I think the last time I saw Jesse was at a reception at Patricia Clarke’s gallery at the Palm Lofts in Carpinteria, for an exhibition of his work. This occasion is recorded in a color photos here. Among the guests there were other well-loved local photographers, including Bob Werling, Wayne McCall, Richard Ross, and our host, Patricia Clarke. Nancy in the photos is, of course, Jesse’s lovely wife, and Rori is his daughter.

Before that occasion, I believe the last time we got together was when I had the opportunity to introduce him to my daughter Stella’s aunt, Kim Stroud, and to the Ojai Raptor Center, which she founded. I believe was the first of several trips he made to continue photographing the amazing birds Kim has rehabilitated.

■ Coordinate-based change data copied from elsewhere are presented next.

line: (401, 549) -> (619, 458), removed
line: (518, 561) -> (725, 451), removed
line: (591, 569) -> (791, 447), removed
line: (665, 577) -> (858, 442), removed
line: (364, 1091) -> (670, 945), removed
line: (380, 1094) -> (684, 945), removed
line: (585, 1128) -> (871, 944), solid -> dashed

I met Jesse 50 years ago, and shortly after that he invited me to join him in shooting some stills for a film he made about the reading program at Santa Barbara Junior High School, spearheaded, as I recall, but a teacher named Mrs. Ross.

We also collaborated in the production of a poster of one of the images in his book Looking Back, a terrific photo taken at the Nürburgring during the 1958 German Grand Prix.

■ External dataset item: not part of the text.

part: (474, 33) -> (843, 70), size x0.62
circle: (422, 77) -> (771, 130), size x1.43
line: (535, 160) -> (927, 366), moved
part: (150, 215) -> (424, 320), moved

Jesse graciously agreed to participate in the production of my first publishing effort, a book of photographs by Jesse and me, along with five other Santa Barbara photographers. A perfect example of his modesty, he never had any need to behave as anything more than an equal member of this group of seven people, though of course, he was certainly at another level of artistic achievement among us.

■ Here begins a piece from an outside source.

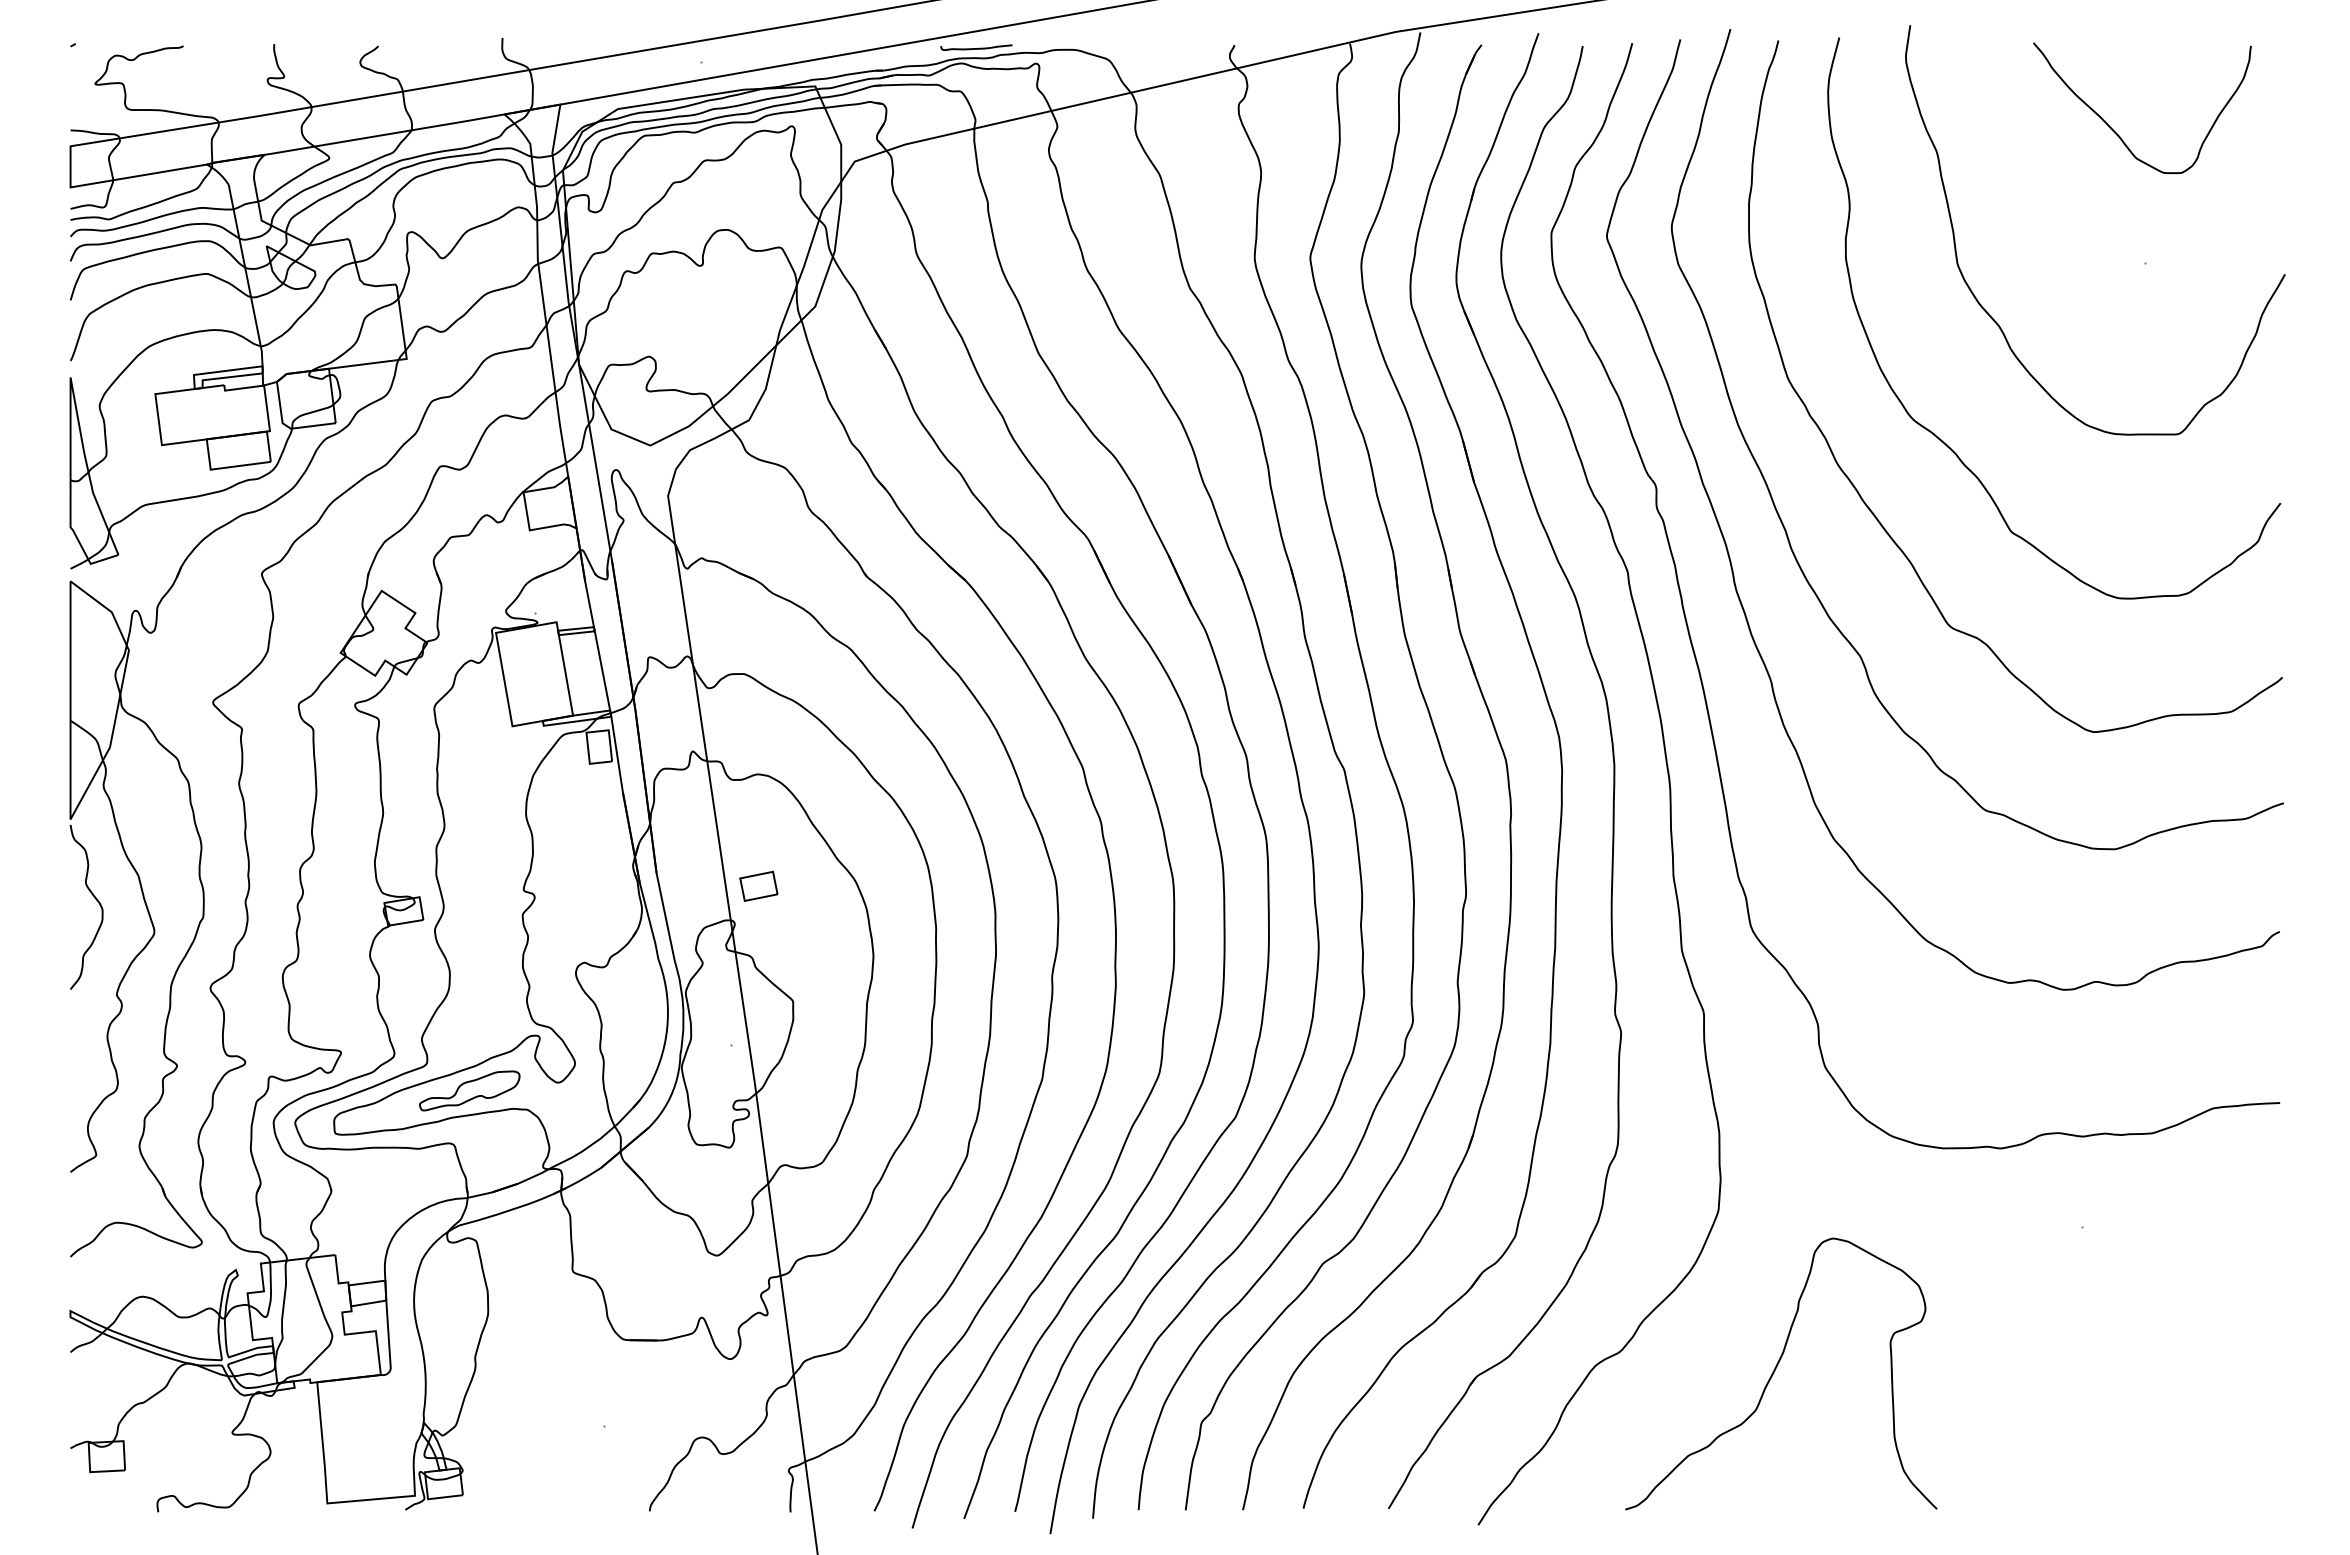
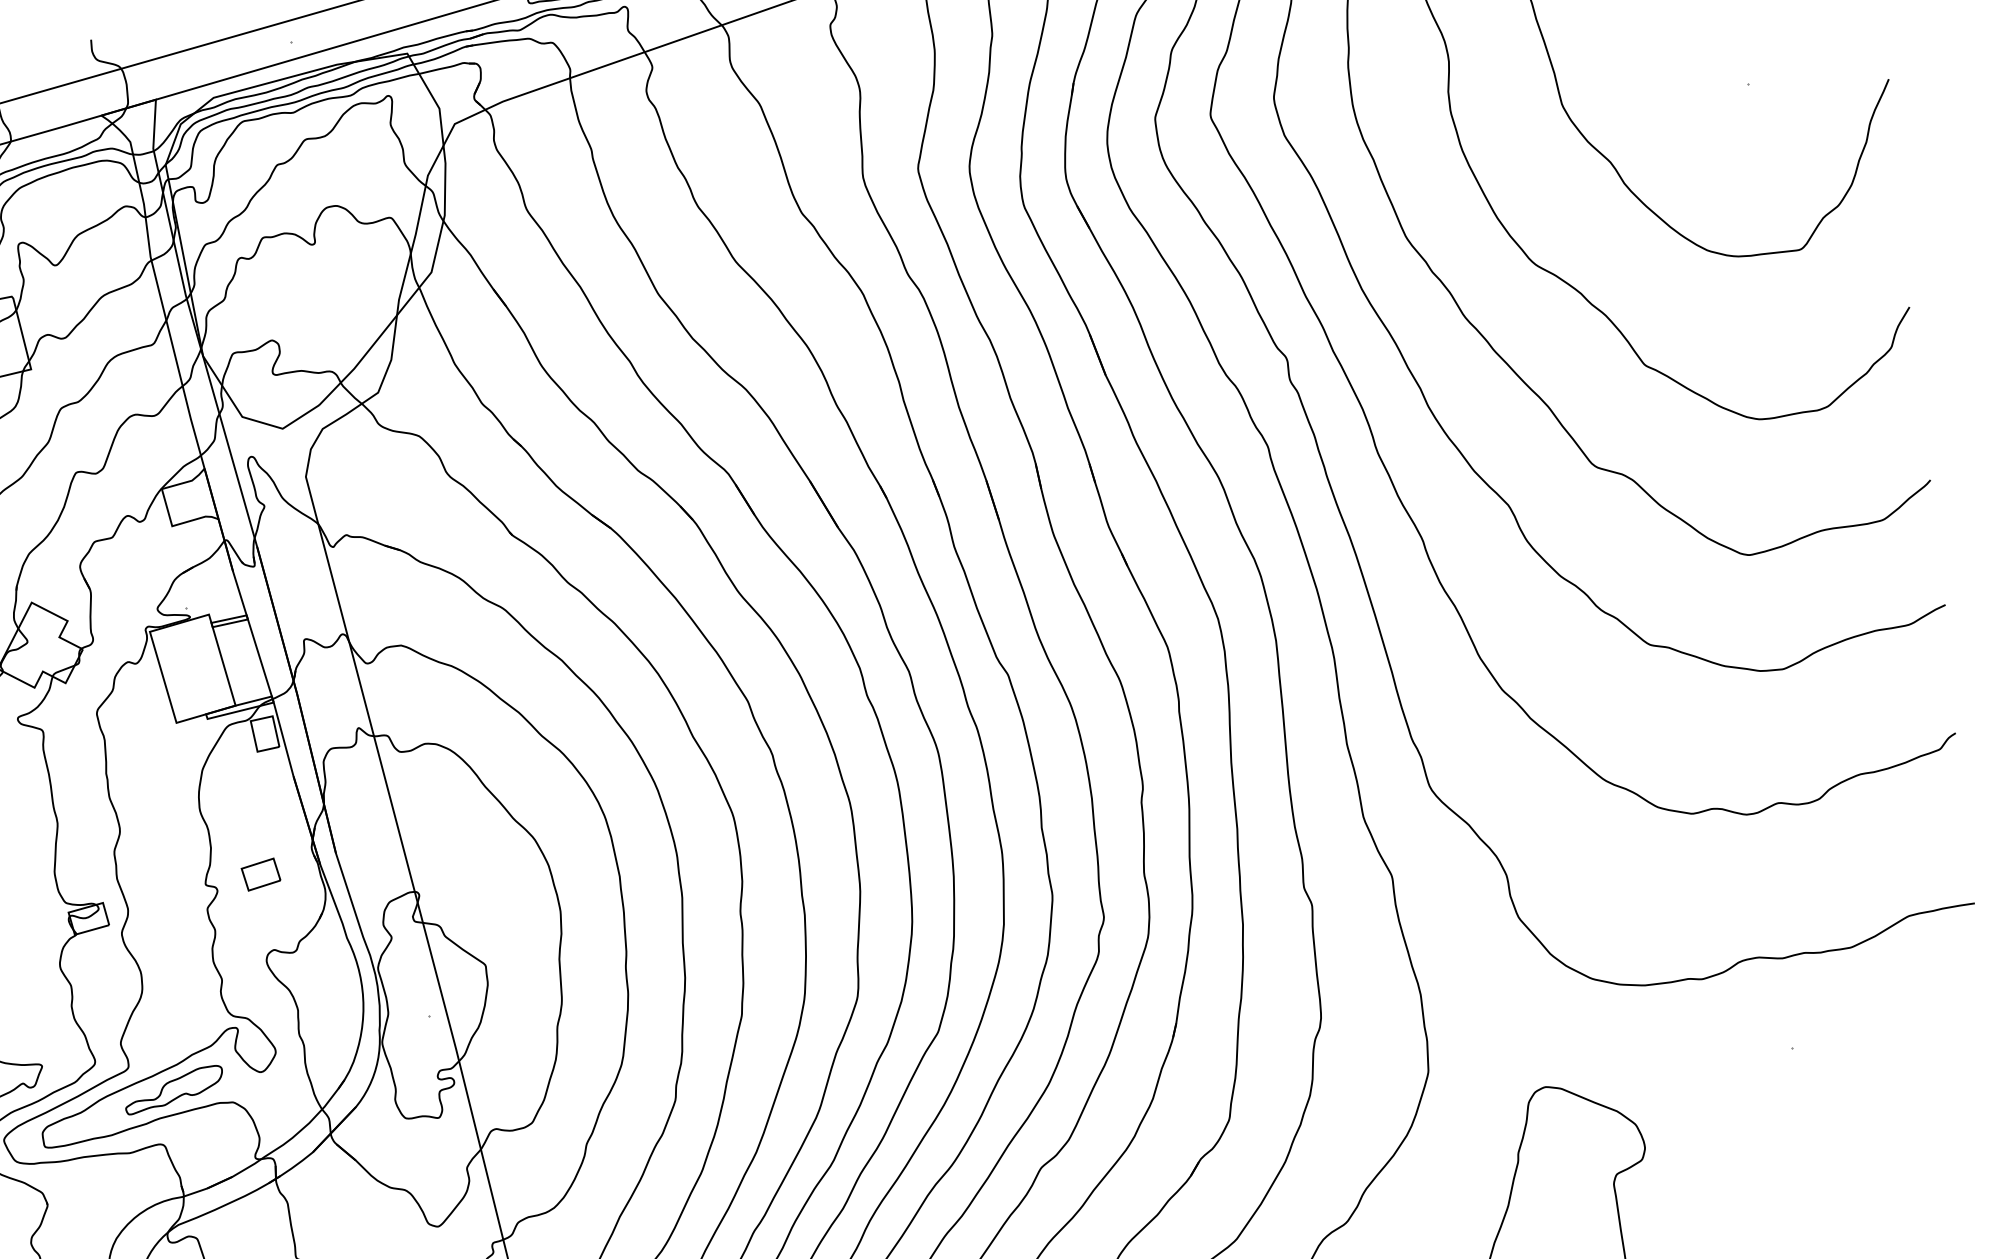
part: (758, 885) -> (260, 873), moved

I once got to spend a day with Jesse, when he let me join him as his guest at a one-day meeting of the American Society of Magazine Photographers, at the Sportsman’s Lodge in Studio City. We spent a pretty full day listening to, and watching slide shows of images by, a wide range of leading artists in Southern California. Many of these presentations were most enjoyable, but my most durable recollection was having my first exposure to Guy Webster. His slide show included his photos of so many classic album covers: Simon & Garfunkel, The Rolling Stones, the Doors, the iconic shot of the Mamas & the Papas, with all four of them in a bathtub. I had the pleasure of encountering Guy in the past few years, after I moved to Ojai, attending two presentation he gave for the local camera club. Before that I got to tour the local warehouse where he kept most of his huge collection of fabulous motorcycles, most of them classic Italian machines.

Anyway, I have Jesse to thank for a wonderful day that will always be etched in my memory.

For several years Jesse had a photo studio/darkroom on De la Vina Street, where he enlisted Robin Bisio to take on the formidable task of helping him organize his huge body of work. When he left this site, it was taken over by photographer Jeff Brouws. I remember visiting Jeff there one day, and noticing a sleeved 35mm negative, which I recognized as Jesse’s classic portrait of Jim Clark, which he was having Jeff print for him.

I guess you might need to love photography as I do to appreciate my feelings in seeing, and holding in my hand, the original image of this brilliant picture of a driver who was, himself, a legendary figure.

The pictures with Phil Hill and Paul Mills were taken at Jesse’s 50th birthday celebration, when 50 seemed SO old to me–inspiring to note that at that point Jesse still had 42 years of his life ahead. This occasion took place at the distinctive house in Romero Canyon that was designed for the Alexanders, a massive concrete structure which was largely underground. The subsequent owner of the property was Steve Martin, who lived there for 20 years.

One other memorable experience I had with Jesse resulted from joining my friend and talented photographer Nell Campbell, on a field trip to LAX, to pick up the renowned New York photographer, Mary Ellen Mark. She was brought to Santa Barbara by Contemporary Arts Forum Director Betty Klausner, to document the Summer Solstice Celebration, and the Casa Dorinda Retirement Home. Nell and I had the great pleasure to join Jesse for dinner with Mary Ellen at the home of Betty and her husband Bob. Another treasured experience.

The real gift, of course, was getting to enjoy Jesse’s friendship for these many years.